ICYMI- States Target ‘Patent Trolls’
Australian Associated Press, Yahoo! Finance
States Target ‘Patent Trolls’
Posted: Wed, Jan 8, 2014 4:01 PM
A handful of US states have launched aggressive efforts to thwart “patent trolls” that have bedeviled businesses ranging from giants like Amazon.com Inc and Facebook Inc to small high street stores.
Patent trolls are people or companies that buy broadly worded technology patents, sometimes from firms that go bankrupt, with the intent of suing other companies for illegally infringing on these patents.
The trolls hope that the companies will pay to avoid litigation that can cost millions of dollars. Sometimes the trolls create shell companies that make it difficult for the businesses to know who is threatening to sue them.
Patent trolls have targeted the big online players like Google and Yahoo for years, according to the Internet Association, an industry group. More recently, they’ve gone after grocery stores, restaurants and nonprofit organisations – attractive targets because they generally lack the resources to defend a lengthy lawsuit.
One patent troll sent 8,000 letters to coffee chains, hotels and retailers seeking compensation for offering Wi-Fi to customers, according to a White House report. Other trolls have sued, or threatened to sue, restaurants alleging patent infringement for using electronic bar codes on packaging, sending tweets with URLs, or using digital menu boards.
The White House estimates that lawsuits from trolls have tripled in the past two years, rising from 29 per cent of all infringement suits to 62 per cent. In a separate study, Boston University researchers estimated that in 2011, more than 2,100 companies in the US were forced to mount 5,842 defences in lawsuits from patent trolls, up from 1,401 in 2005, at a cost of $US29 billion ($A31.76 billion).
A handful of US attorneys-general last year began using state consumer laws to combat trolling, a strategy pioneered by Vermont Attorney-General William Sorrell. Vermont became the first state this year to sue MPHJ Technology, alleging the company’s letters to businesses threatening patent infringement on a basic scan-to-email technology were unfair and deceptive acts under Vermont’s Consumer Protection Act.
“There’s no question that the patent system is broken,” Sorrell said. “I hope Congress takes action.”
Nebraska Attorney-General Jon Bruning has ordered Farney Daniels, a Texas law firm working with MPHJ, to stop sending letters similar to those in Vermont. That case is still active.
Minnesota Attorney-General Lori Swanson reached a settlement with MPHJ in August. MPHJ agreed to stop its campaign in the state and won’t resume such business without the permission of the attorney-general.
Vermont also became the first state to pass legislation allowing businesses sued by trolls to counter-sue.
The issue also has got the attention of Washington policymakers. A House panel on November 20 approved legislation aimed at making it more difficult for trolls to file lawsuits with vague patent claims by requiring the lawsuit to specifically identify the patent being infringed. Vermont senator Patrick Leahy and Utah senator Mike Lee have also introduced patent legislation.

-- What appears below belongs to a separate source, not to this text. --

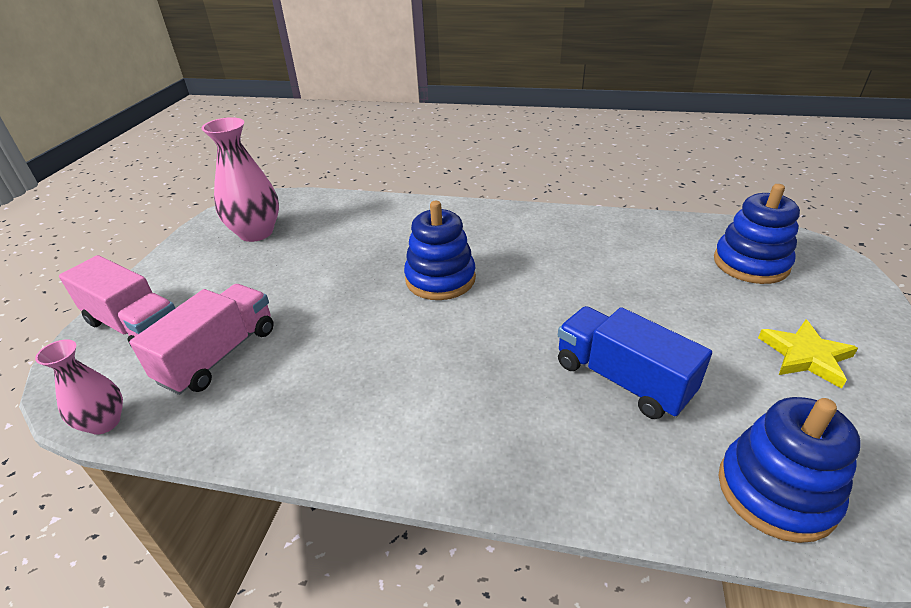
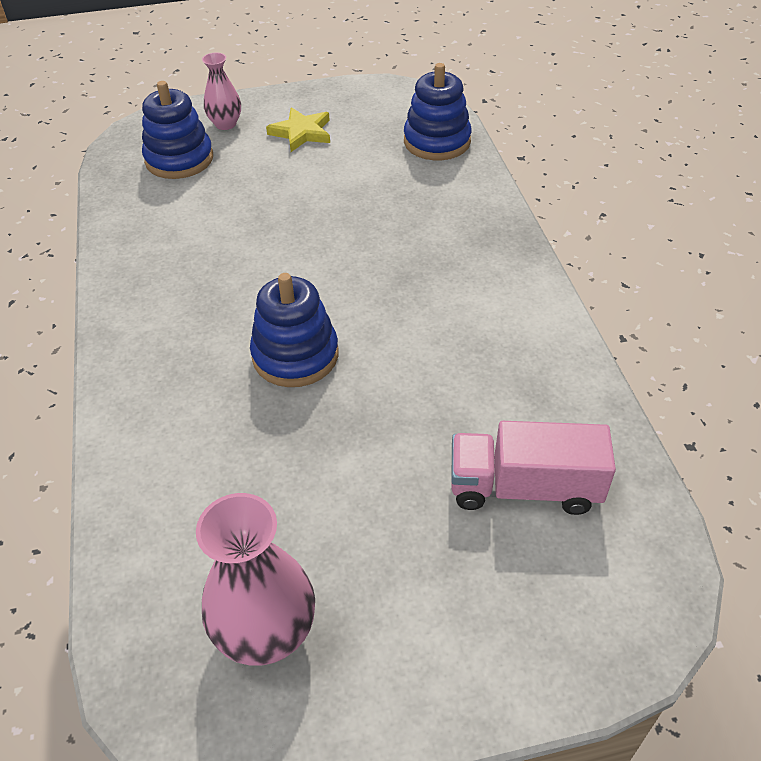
camera: 115 degrees left, 10 degrees up
pink vase [35,339,123,435] -> pink vase moved to [202,52,241,130]
pink truck [59,255,175,348] -> none
blue truck [558,306,712,419] -> none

President Barack Obama in June signed a series of executive orders aimed at cracking down on trolls and called on Congress to act. Obama described trolls as companies that “essentially leverage and hijack somebody else’s idea and see if they can extort some money out of them”.
The average patent litigation costs $US6 million, and small businesses typically spend $US1.75 million, according to a letter from a number of trade groups representing the high-tech industry, airlines, hotels, utilities, casinos and restaurants. The co-founders of Twitter and Facebook are among 50 inventors also seeking legislation.
Neither Sorrell nor Bruning has endorsed a particular federal proposal. But Bruning called improving the patent system “a bipartisan issue that is gaining momentum nationwide,” and expressed optimism that Congress will “close the loopholes in our patent system that allow this abuse”.
The Federal Trade Commission also has stepped up its efforts, and the US Supreme Court will hear two cases that might make it easier for those being targeted by trolls to collect legal costs.
But not everyone thinks there is a problem. Gene Quinn, a patent lawyer and founder of IPWatchdog, criticises what he calls “the hype and hyperbole associated with the so-called patent troll problem”.
Quinn pointed to recent report from the Government Accountability Office (GAO), which found that the number of lawsuits alleging patent infringement increased by about one-third from 2010-2011, after 10 years of fluctuating only slightly. Instead of blaming trolls, GAO attributed the spike to 2011 patent legislation that limited the number of defendants in a lawsuit. This caused some firms that would have previously filed a single lawsuit to instead break the lawsuit into multiple lawsuits, GAO said.
GAO also found that so-called trolls brought about only one-fifth of patent infringement lawsuits between 2007 and 2011 while companies that make products brought the rest.
Critics, however, argue that patent troll litigation has exploded in the past two years, after GAO’s report was finished.